I was planning to do this with my new Galaxy S7 - bit Android Auto has done an end run around that plan. I have to plug the phone in to use it, and by the time I finish driving it's usually reached the 100% charge level.
Good point. I have the same challenge with Apple CarPlay; the phone has to be plugged in and is therefore charging. It would be nice if Android/iOS offered a built-in means to force the phone to stop charging at 80%.
 
Re: the phones:

Does anyone know if the data and power to charge use different pins/wires?

Maybe you could break the pin/wire for positive voltage and data would still flow? Of course you would need to use a different cable when you did want to charge, but aren’t the cables only a few bucks?
 
gpsman said:
Does anyone know if the data and power to charge use different pins/wires?

Yes, the connection is a USB connection, and there is a +5V pin and 6 data pins. 2 lower speed bidirectional lines, and (probably) 2 high speed pairs, one each direction. Some older/cheaper phones will not have the high speed pairs.


gpsman said:
Maybe you could break the pin/wire for positive voltage and data would still flow? Of course you would need to use a different cable when you did want to charge, but aren’t the cables only a few bucks?

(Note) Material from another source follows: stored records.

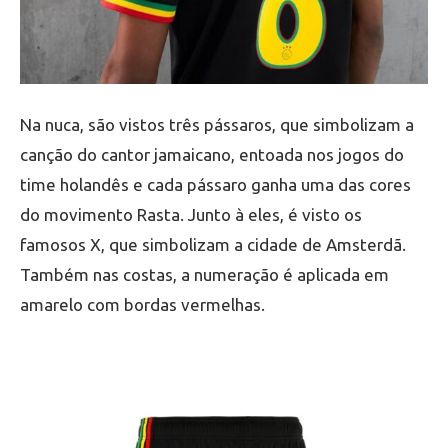
Na nuca, são vistos três pássaros, que simbolizam a
canção do cantor jamaicano, entoada nos jogos do
time holandês e cada pássaro ganha uma das cores
do movimento Rasta. Junto à eles, é visto os
famosos X, que simbolizam a cidade de Amsterdã.
Também nas costas, a numeração é aplicada em
amarelo com bordas vermelhas.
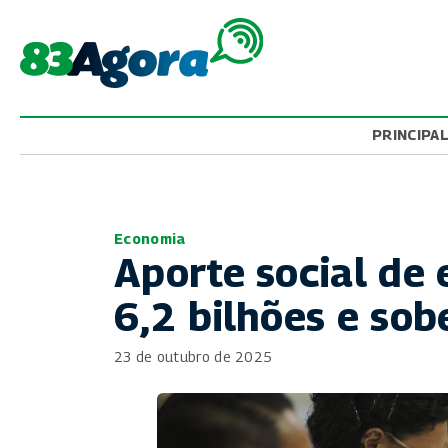
PRINCIPA
Economia
Aporte social de
6,2 bilhões e s
23 de outubro de 2025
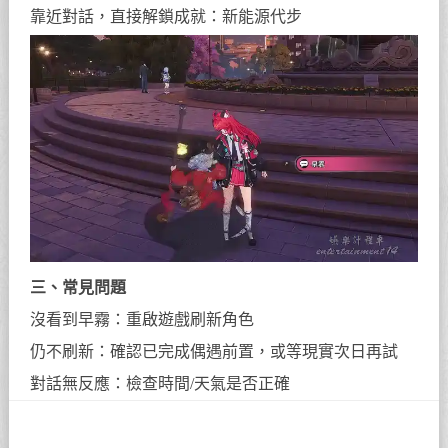
靠近對話，直接解鎖成就：新能源代步
三、常見問題
沒看到早霧：重啟遊戲刷新角色
仍不刷新：確認已完成偶遇前置，或等現實次日再試
對話無反應：檢查時間/天氣是否正確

Sorry, but no. The voltage is needed to enable the data. No voltage, no data. Not a physical requirement, but a requirement of the USB standards.
 
gpsman said:
Maybe you could break the pin/wire for positive voltage and data would still flow? Of course you would need to use a different cable when you did want to charge, but aren’t the cables only a few bucks?
There are different wires for power and data, but the USB chipsets that manage the connection may not be happy with a cable that doesn't deliver power. There's a very specific protocol that's used wherein the "peripheral" device determines how much power it's allowed to draw from the "host" device before the connection is established.
 
Re. Over-Charge - I too was concerned and contacted my home charger mfr. (AV-Aerovirment Ph 1-888-833-2148). which their Engr. informed me that their chargers are specifically designed and meet GM requirements for BOLT & VOLT. He(AV) also informed me that the car's software (Not the charger) dictates the level and amount of charge needs outside conditions. I was also told you can charge the car full and it is recommended especially if the car will be idle for some time
Cheap chargers, like those found with Phones, do not have the basic components to prevent over-charge.
 
logans4298 said:
Re. Over-Charge - I too was concerned and contacted my home charger mfr. (AV-Aerovirment Ph 1-888-833-2148). which their Engr. informed me that their chargers are specifically designed and meet GM requirements for BOLT & VOLT. He(AV) also informed me that the car's software (Not the charger) dictates the level and amount of charge needs outside conditions. I was also told you can charge the car full and it is recommended especially if the car will be idle for some time
Cheap chargers, like those found with Phones, do not have the basic components to prevent over-charge.

You are correct that the *logic* (how much to charge, how fast to charge) is located in the device:; however, that is true for both cars AND phones. The device stops charging when *it* decides is the correct time. So, cheap or not, it isn't the phone charger that causes overcharging of the battery.

And, technically speaking, it isn't OVER-charging if they are charged up to 'full', as determined by spec. It's just that a full charge (or a full 'empty') of Li_Ion batteries degrades it a little bit every time. Which is why I try to keep my phone (and iPod, and iPad, and ...) charged between 25-80% most of the time. It adds years of life to the battery (because the phone manufacturers want to brag about how long you can use the phone, and not that you won't have to buy a new battery {well, phone} in two years).